No atual panorama político, a posição mais consistente da esquerda da esquerda ainda vem sendo a de Jean-Luc Mélenchon, seja lá o que se pense de um ou outro dos seus comentários. Diferente de todos os outros candidatos da esquerda, ele vem se situando de forma contínua, durante quase quinze anos, na corrente crítica da esquerda francesa, a que participa do movimento por justiça global e por uma opção antiliberal, a que rega a dinâmica da Frente de Esquerda – a que, de 2005 a 2012, vem encarnando a esperança de um movimento social em ascensão e de uma esquerda que recuperava seus valores fundamentais.
 
Esta parte do espaço social e político é a única coisa capaz de reviver a esperança social e democrática de uma sociedade desorientada. Sua ambição deve ser ampla, não deve se retrair sobre si mesma e se abster de qualquer espírito de exclusão, com respeito a qualquer pessoa que queira romper com o espírito dominante: é óbvio, embora ainda não seja assim. Mas tudo isso não impede que seja o eixo da recomposição necessária. Isto requer uma grande quantidade de inovação e o rompimento com os velhos hábitos. Mas dar as costas a esta história comum recente seria uma loucura.
 
Os comunistas seriam fiéis a eles mesmos, se situando nessa óptica e unindo forças com Mélenchon.

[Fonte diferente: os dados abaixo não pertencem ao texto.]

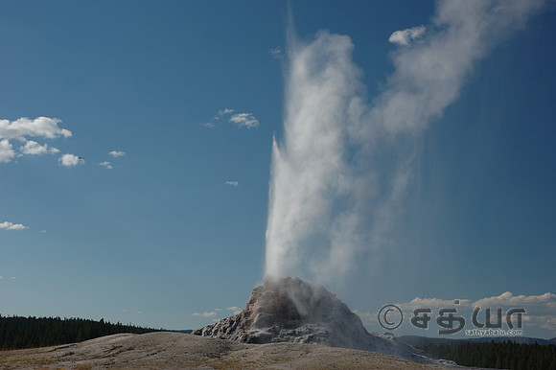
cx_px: 278
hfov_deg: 30.5
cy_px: 185
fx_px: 1019
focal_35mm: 66
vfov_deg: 20.6
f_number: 9
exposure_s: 1/320
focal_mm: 44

Porém, em troca deve, mais do que nunca, se afastar de todos os que, de uma forma ou de outra, podem colocar em perigo a volta da dinâmica virtuosa de 2012. Deve-se ter em conta o esgotamento do sistema de partidos, é uma coisa a qual devem encontrar opções, novas formas mais flexíveis, mais fluídas, para se envolver com pessoas independentes. Porém, no caso francês, nada seria mais contraproducente que ignorar que o novo e o velho continuam a se entrelaçar, que dezenas de milhares de pessoas ainda estão inscritas no universo dos partidos políticos, e que o Partido Comunista, embora debilitado, é uma força militante, um patrimônio que não consiste só nos “comunistas de carnê”.
 
Não podemos confirmar a continuidade do projeto contido no programa “primeiro o humano” e nos acostumar com a divisão dos que outrora o defenderam. Chegou a hora da responsabilidade. A proliferação de candidaturas críticas ao “hollandismo” é ao mesmo tempo uma realidade, uma oportunidade e um risco. As forças que compunham a Frente de Esquerda têm uma grande responsabilidade: o sectarismo impede a agrupação de forças, a confusão desmantela o carácter subversivo das possíveis alianças. Se nos damos as costas uns aos outros, se necrosará o que alguma vez foi, e continua sendo, um fermento de esperança.
 
Que cada um tire suas consequências.